Recommendations for Effective Monitoring in Patients Using Biologic Medications for Rheumatoid Arthritis
Effective monitoring of a patient with rheumatoid arthritis (RA) consists of an assessment of the treatment’s efficacy, including measurements of inflammatory markers, as well as its tolerability. Routine laboratory monitoring and ensuring patient compliance can both offer valuable information about tolerability.
Instructor in Medicine
“Routine laboratory monitoring is important for all patients receiving treatment for RA.”
I am most concerned about 2 things when I am monitoring my patients. First, I am checking for efficacy, to ensure that the medication is significantly improving symptoms (eg, morning stiffness, joint swelling, joint pain) and inducing remission. Simultaneously, I am also checking to ensure that my patients are tolerating the medication well, which involves several different factors. For example, is the patient able to physically take the medication regularly? When the regimen includes methotrexate (MTX), some individuals are nonadherent because they develop anticipatory nausea from the MTX or nausea after administration. With biologics, injection site reactions are common and may prevent patients from adhering to their treatment.
Routine laboratory monitoring is also important for all patients receiving treatment for RA. For those with a treatment regimen that includes MTX, I typically perform blood work at least once every 3 months, and I am looking for evidence of cytopenias, drug-induced hepatotoxicity, and renal dysfunction. I also perform an assessment of systemic inflammation as yet another data point reflecting disease activity. Recommendations for laboratory monitoring for those receiving anti–tumor necrosis factor (anti-TNF) agents are less standardized, but I typically order the same blood work as I do with my patients on MTX, and I perform it once every 3 to 6 months.

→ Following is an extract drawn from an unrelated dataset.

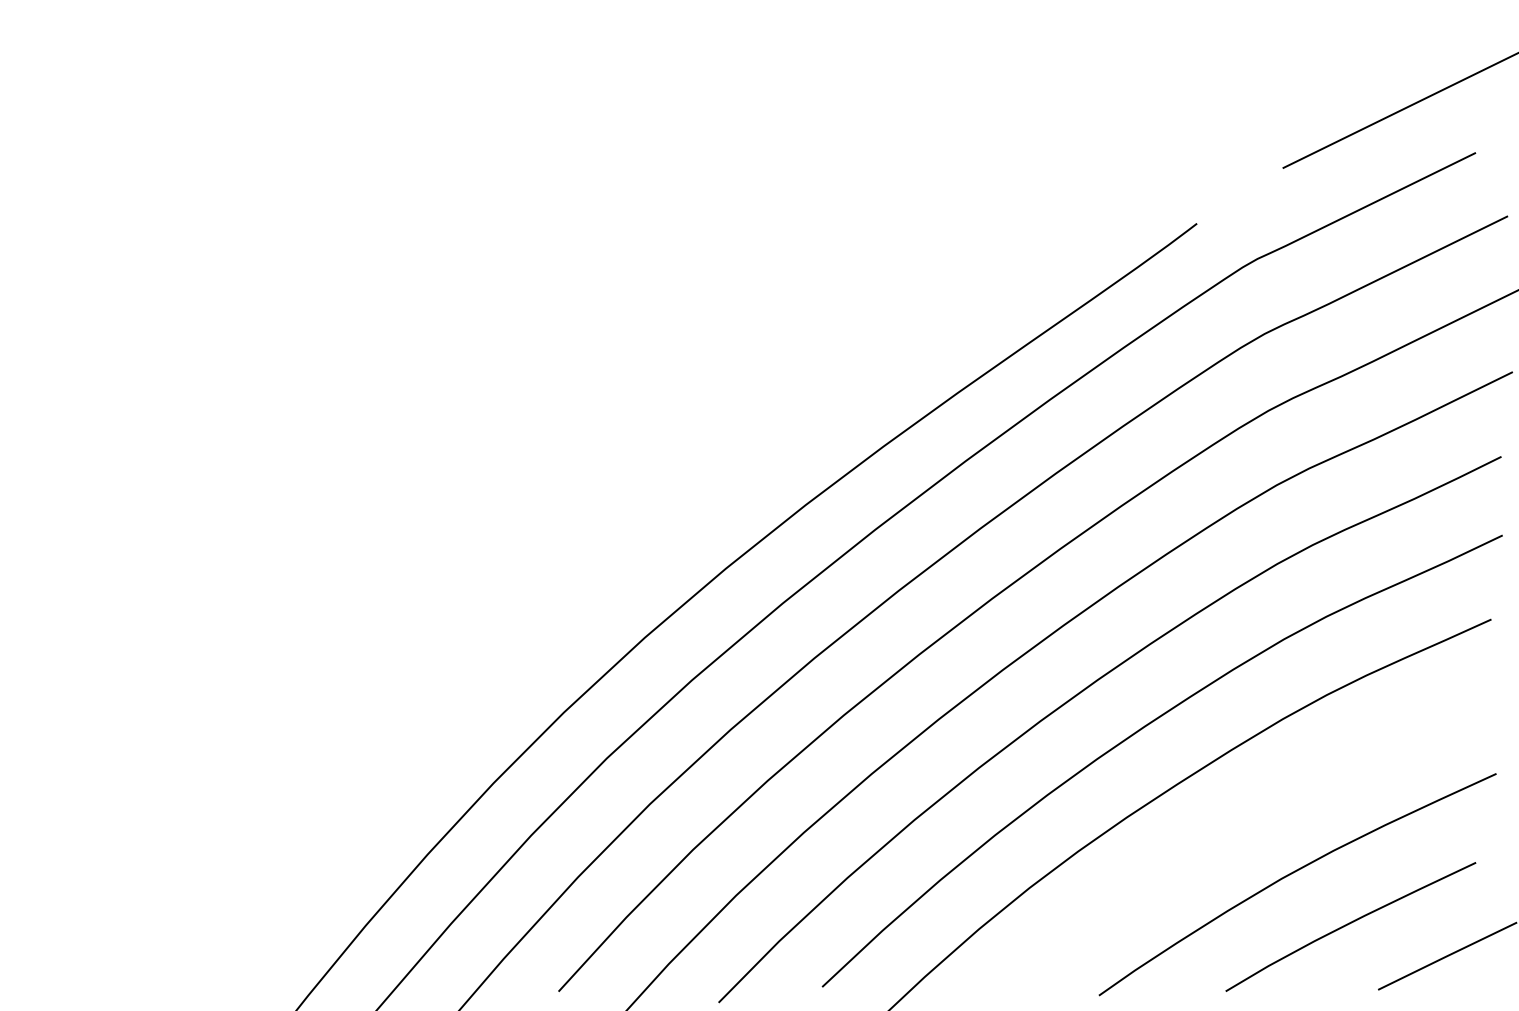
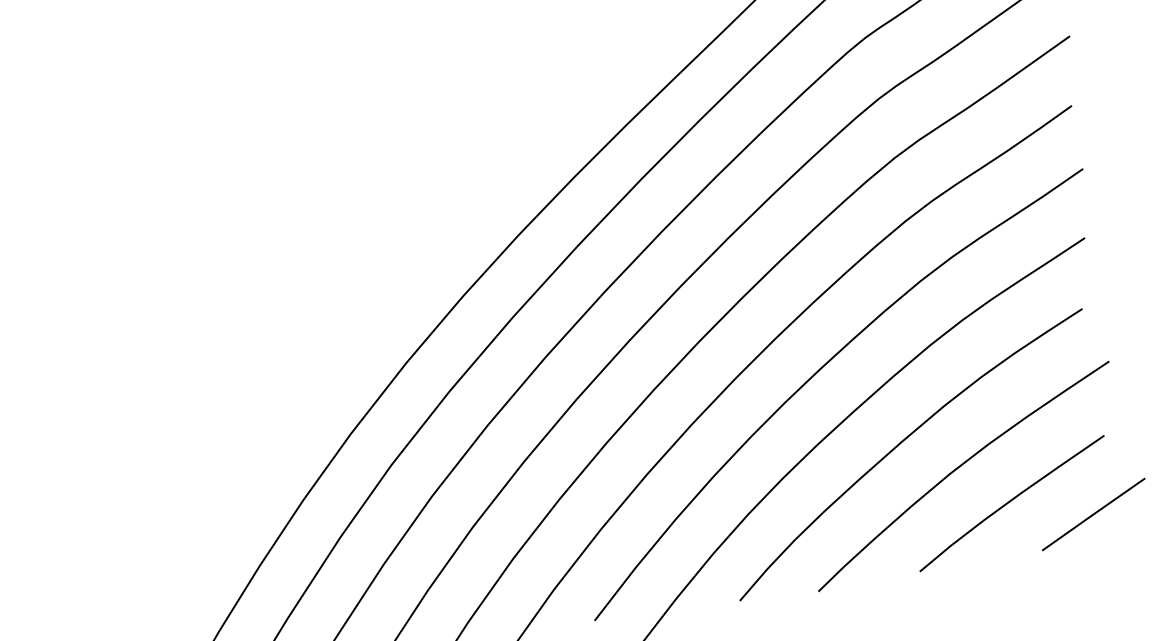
curve: (1230, 831) -> (902, 442), added

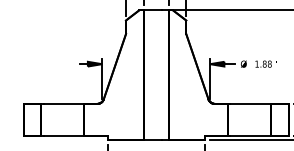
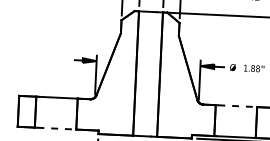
line: (251, 103) -> (238, 105), solid -> dashed
line: (64, 136) -> (57, 129), solid -> dashed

At the same time, assessment for infectious diseases such as tuberculosis (TB) is particularly important in a newly diagnosed patient prior to the initiation of biologic therapy. I typically screen for TB using the interferon gamma release assay in all patients prior to initiating biologic therapy. I do not routinely recheck TB status in a patient on a biologic, except if there has been a potential exposure to TB, travel to an endemic area, or prior to switching to another agent. I also check hepatitis B and C serologies when patients are first diagnosed with RA, since positive results may impact their future care. With respect to the noninfectious complications of biologics, there is a reported contraindication of anti-TNF agents in patients with congestive heart failure, although the data regarding this risk in patients with RA are quite limited. I also ask my patients to be up to date with their age-appropriate cancer screening. The data on the effect of RA or its treatment on the development of skin cancers are still unclear, although I often recommend skin checks, especially for those with a family history of skin cancers.